● **AUFGABE**
Schreiben Sie aus dem Kommentar über Mohamed Salah und den FC Liverpool den Abschnitt von „Die Erschütterungen rund“ bis „aus dem Nichts.“ wortgetreu ab.

● **TEXT**
Kommentar: Mohamed Salah und der FC Liverpool – ein Zerwürfnis mit Ansage

Mohamed Salah steht vor dem Bruch mit dem FC Liverpool.
Mohamed Salah steht vor dem Bruch mit dem FC Liverpool.Reuters / Phil Noble

Die Erschütterungen rund um Mohamed Salahs öffentlichen Rundumschlag halten den FC Liverpool weiter in Atem. Was nach dem 3:3-Remis gegen Aufsteiger Leeds United begann, hat sich inzwischen zu einer veritablen Krise zwischen Klub und Spieler ausgewachsen. Und eines steht fest: Dieses Beben kam nicht aus dem Nichts.

Jamie Carragher, selbst Liverpool-Ikone, fand klare Worte: Salahs Verhalten sei „eine Schande“. Der frühere Verteidiger betont, es handle sich keineswegs um einen impulsiven, emotionalen Ausbruch, sondern vielmehr um einen kalkulierten Moment, der „maximalen Schaden anrichten“ sollte.

Carraghers Analyse wirkt scharf, aber angesichts der Umstände kaum überzogen. Salah hat in acht Jahren beim Verein nur selten mit Medien gesprochen – und wenn, dann offensichtlich stets strategisch. Dass er diesmal ausgerechnet nach einem Spiel, in dem er über 90 Minuten auf der Bank saß, die direkte Attacke wählte, wirkt alles andere als zufällig.

Salah selbst fühlte sich „unter den Bus geworfen“ und deutete einen Abschied im Winter an. Gleichzeitig soll sein Verhältnis zu Trainer Arne Slot massiv gelitten haben – so sehr, dass der Coach ihn prompt aus dem Kader für das Champions-League-Spiel gegen Inter Mailand strich.

Dabei ist Salah in Liverpool nicht irgendwer. Er ist einer der prägendsten Spieler der jüngeren Vereinsgeschichte: Champions-League-Sieger, zweimaliger Meister, 250 Tore in 420 Pflichtspielen: ein Angreifer, der den Klub zusammen mit Jürgen Klopp nach Jahren der Tristesse wiederbelebt hat. Die Fans verbanden mit ihm Momente puren Glücks, Gänsehaut, Fußballromantik. Und genau deshalb wiegt sein aktuelles Verhalten so schwer.

Salahs Denkmal in Liverpool beschädigt?

● **VORLIEGENDE DATEN**
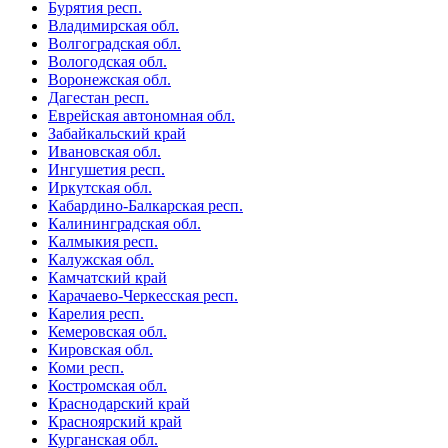
Бурятия респ.
Владимирская обл.
Волгоградская обл.
Вологодская обл.
Воронежская обл.
Дагестан респ.
Еврейская автономная обл.
Забайкальский край
Ивановская обл.
Ингушетия респ.
Иркутская обл.
Кабардино-Балкарская респ.
Калининградская обл.
Калмыкия респ.
Калужская обл.
Камчатский край
Карачаево-Черкесская респ.
Карелия респ.
Кемеровская обл.
Кировская обл.
Коми респ.
Костромская обл.
Краснодарский край
Красноярский край
Курганская обл.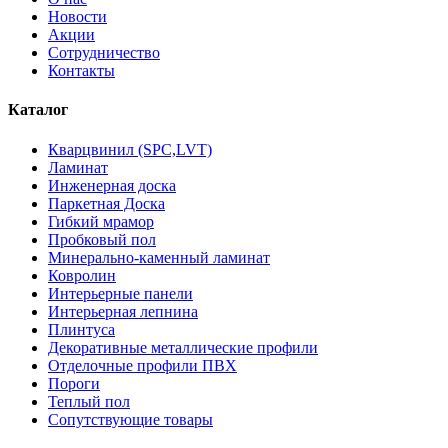
Новости
Акции
Сотрудничество
Контакты
Каталог
Кварцвинил (SPC,LVT)
Ламинат
Инженерная доска
Паркетная Доска
Гибкий мрамор
Пробковый пол
Минерально-каменный ламинат
Ковролин
Интерьерные панели
Интерьерная лепнина
Плинтуса
Декоративные металлические профили
Отделочные профили ПВХ
Пороги
Теплый пол
Сопутствующие товары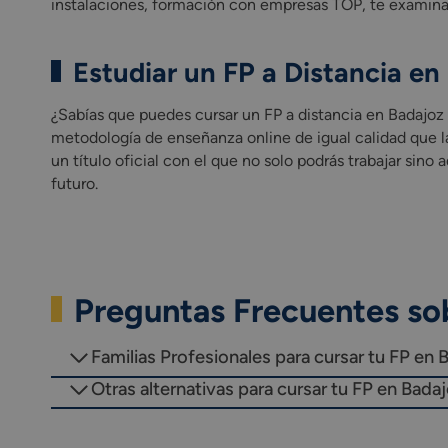
instalaciones, formación con empresas TOP, te examinas
Estudiar un FP a Distancia e
¿Sabías que puedes cursar un FP a distancia en Badajoz
metodología de enseñanza online de igual calidad que la
un título oficial con el que no solo podrás trabajar sin
futuro.
Preguntas Frecuentes sob
Familias Profesionales para cursar tu FP en 
Otras alternativas para cursar tu FP en Badaj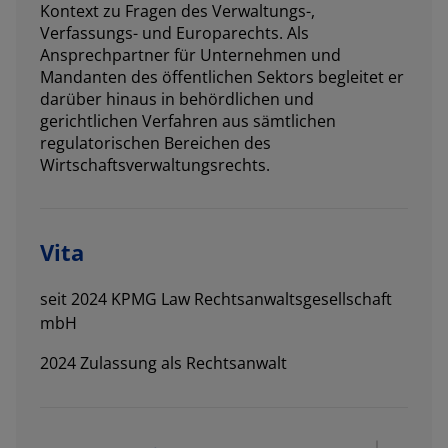
Kontext zu Fragen des Verwaltungs-,
Verfassungs- und Europarechts. Als
Ansprechpartner für Unternehmen und
Mandanten des öffentlichen Sektors begleitet er
darüber hinaus in behördlichen und
gerichtlichen Verfahren aus sämtlichen
regulatorischen Bereichen des
Wirtschaftsverwaltungsrechts.
Vita
seit 2024 KPMG Law Rechtsanwaltsgesellschaft
mbH
2024 Zulassung als Rechtsanwalt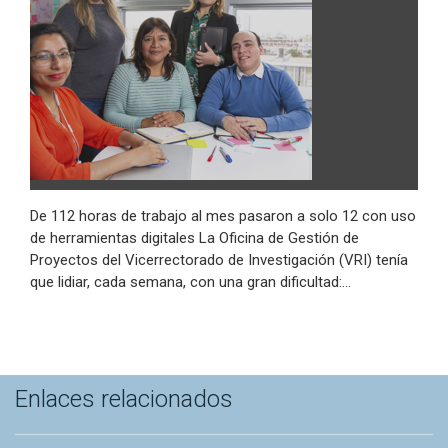
De 112 horas de trabajo al mes pasaron a solo 12 con uso
de herramientas digitales La Oficina de Gestión de
Proyectos del Vicerrectorado de Investigación (VRI) tenía
que lidiar, cada semana, con una gran dificultad:…
Enlaces relacionados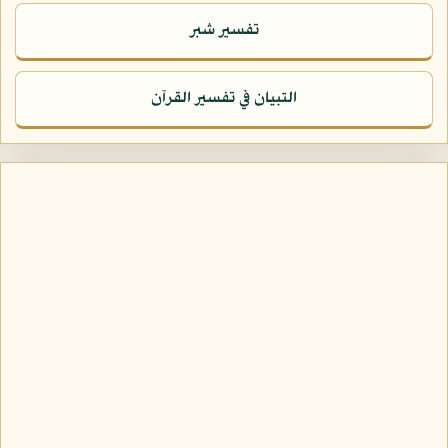
تفسير شبر
التبيان في تفسير القرآن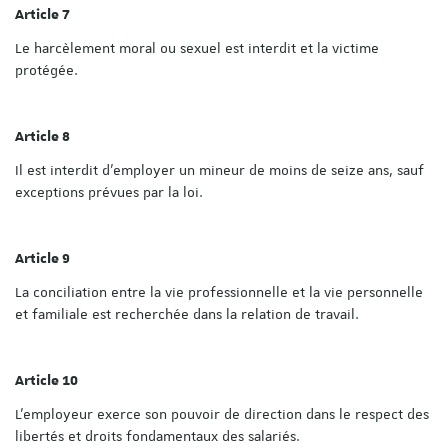
Article 7
Le harcèlement moral ou sexuel est interdit et la victime
protégée.
Article 8
Il est interdit d'employer un mineur de moins de seize ans, sauf
exceptions prévues par la loi.
Article 9
La conciliation entre la vie professionnelle et la vie personnelle
et familiale est recherchée dans la relation de travail.
Article 10
L'employeur exerce son pouvoir de direction dans le respect des
libertés et droits fondamentaux des salariés.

● **LÖSUNG**
Die Erschütterungen rund um Mohamed Salahs öffentlichen Rundumschlag halten den FC Liverpool weiter in Atem. Was nach dem 3:3-Remis gegen Aufsteiger Leeds United begann, hat sich inzwischen zu einer veritablen Krise zwischen Klub und Spieler ausgewachsen. Und eines steht fest: Dieses Beben kam nicht aus dem Nichts.